Melt water running into deep fissures caused by warming air is undermining the structural integrity of these natural barricades, they reported in Nature.
"If the ice shelves fill up with melt water, things can happen very quickly," said co-author Jonathan Kingslake, a glaciologist at Columbia University's Lamont-Doherty Earth Observatory.
"There could be major consequences for sea levels."
Scientists are especially concerned about the weakened state of ice shelves holding back West Antarctica's Pine Island and Thwaites glaciers which could, if destabilised, raise global oceans by more than three metres.

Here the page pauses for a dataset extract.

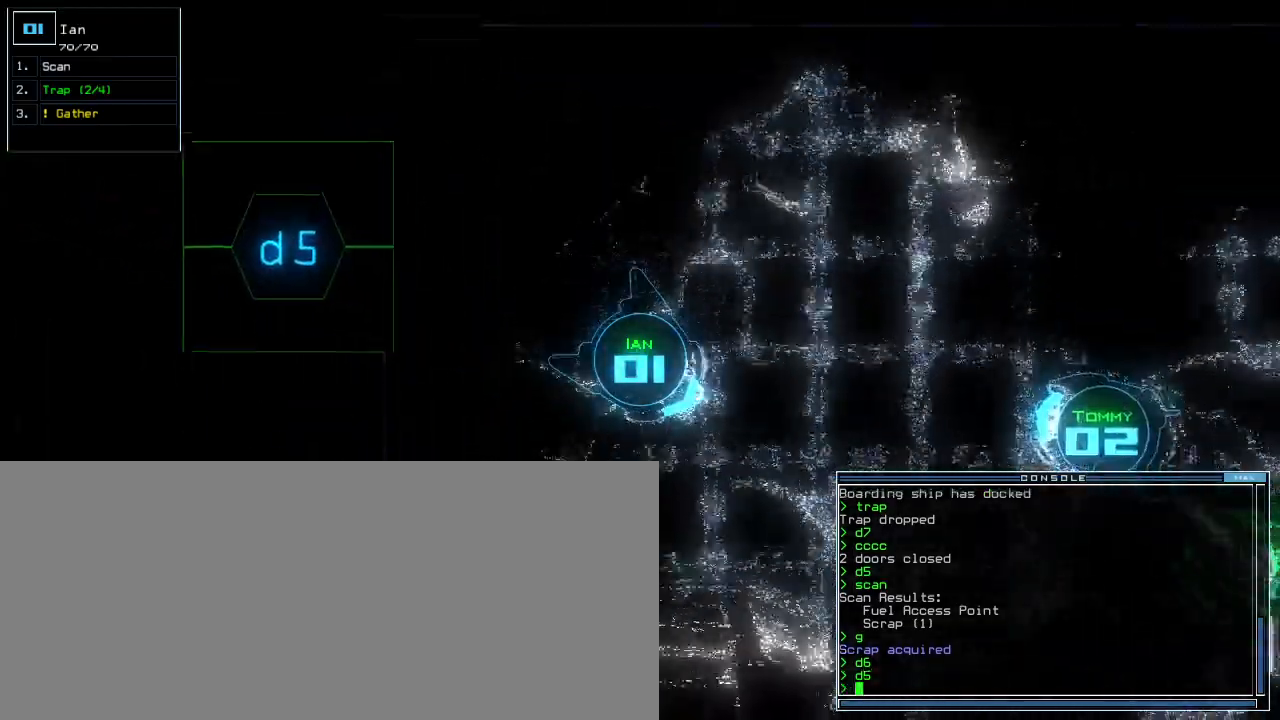
{"keys": ["up"], "events": [[240, "left", "down"], [360, "left", "up"]]}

The two glaciers cover an area larger than Germany.
Up to a kilometre thick, ice shelves are the solid ice extension of land-bound glaciers.

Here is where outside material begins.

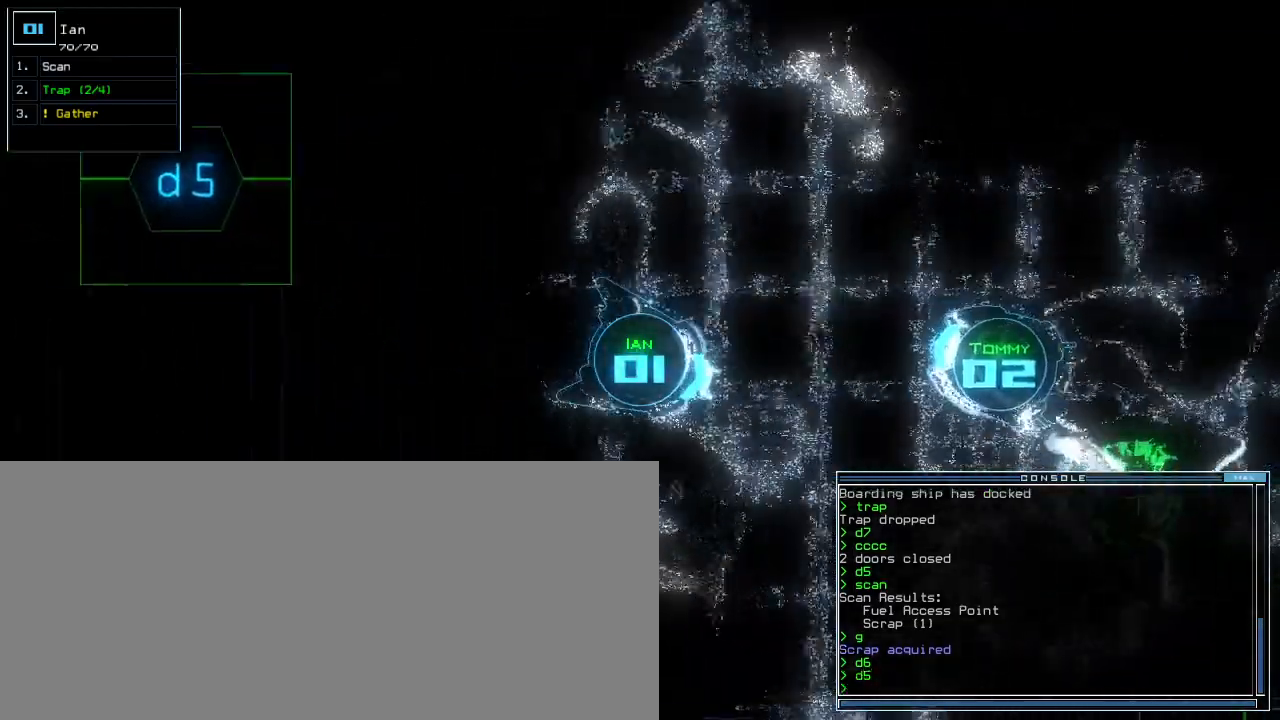
{"keys": ["up"], "events": [[220, "right", "down"], [320, "right", "up"]]}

Because they are already floating on ocean water, they do not add to sea level when huge chunks break off as icebergs.
But the far more massive glaciers - part of the Antarctic ice sheet - they block from sliding toward the sea have already become a major contributor to sea level rise.
The United Nation's science advisory panel for climate change, the IPCC, has forecast that oceans will rise up to a metre by the end of the century, and even more after that.
Hundreds of millions of people live within a few metres of sea level.
Ice shelves are often wedged between land formations such as at the mouth of a bay, which helps them resist the pressure of the glaciers pushing toward the sea.
But climate change is eroding them in more ways than one.
Earlier research has shown than warming ocean water is seeping past the grounding line - where the ice shelf begins - and below the underbelly of the glaciers, lubricating their movement toward the sea.
The new findings show that atmospheric warming is attacking ice shelves from above as well.
Earth's average surface temperature has gone up by one degree Celsius since the 19th century, enough to increase the intensity of droughts, heat waves and tropical cyclones.
But the air over Antarctica has warmed more than twice that much.
One of the consequences has been the appearance of long crevasses parallel to the shore line - up to tens of metres deep - on the top of ice shelves.
As surface ice melts, water pours into these fissures and increases the likelihood of a process called hydrofracturing.
When this happens, water - which is heavier than ice - "violently forces the fractures to zip open and cause the shelf to rapidly disintegrate", the researchers said in a statement.
The Antarctic Peninsula, which has warmed more than any other part of the continent, has shown in dramatic fashion what this can lead to.
Major chunks of the Peninsula's Larsen Ice Shelf - which had been stable for more than 10,000 years - disintegrated within days in 1995, and again in 2002. This was followed by the breakup of the nearby Wilkins Ice Shelf in 2008 and 2009.
Hydrofracturing was almost certainly the main culprit in both cases.
To find out what regions of the continent are most vulnerable, Kingslake and his colleagues used a machine-learning algorithm to analyse satellite images and compile the first complete mapping of Antarctica's ice shelves, and their crevasses.
They estimate that 50 to 70 percent of the areas buttressing glaciers are prone to hydrofracturing.
"Taken together, the author's findings pinpoint the portions of ice shelves that are most vulnerable to atmospheric warming," Jeremy Bassis, a scientist at the University of Michigan, wrote in a comment, also in Nature.
"They show that large sections that are currently stable could collapse as atmospheric temperatures continue to rise."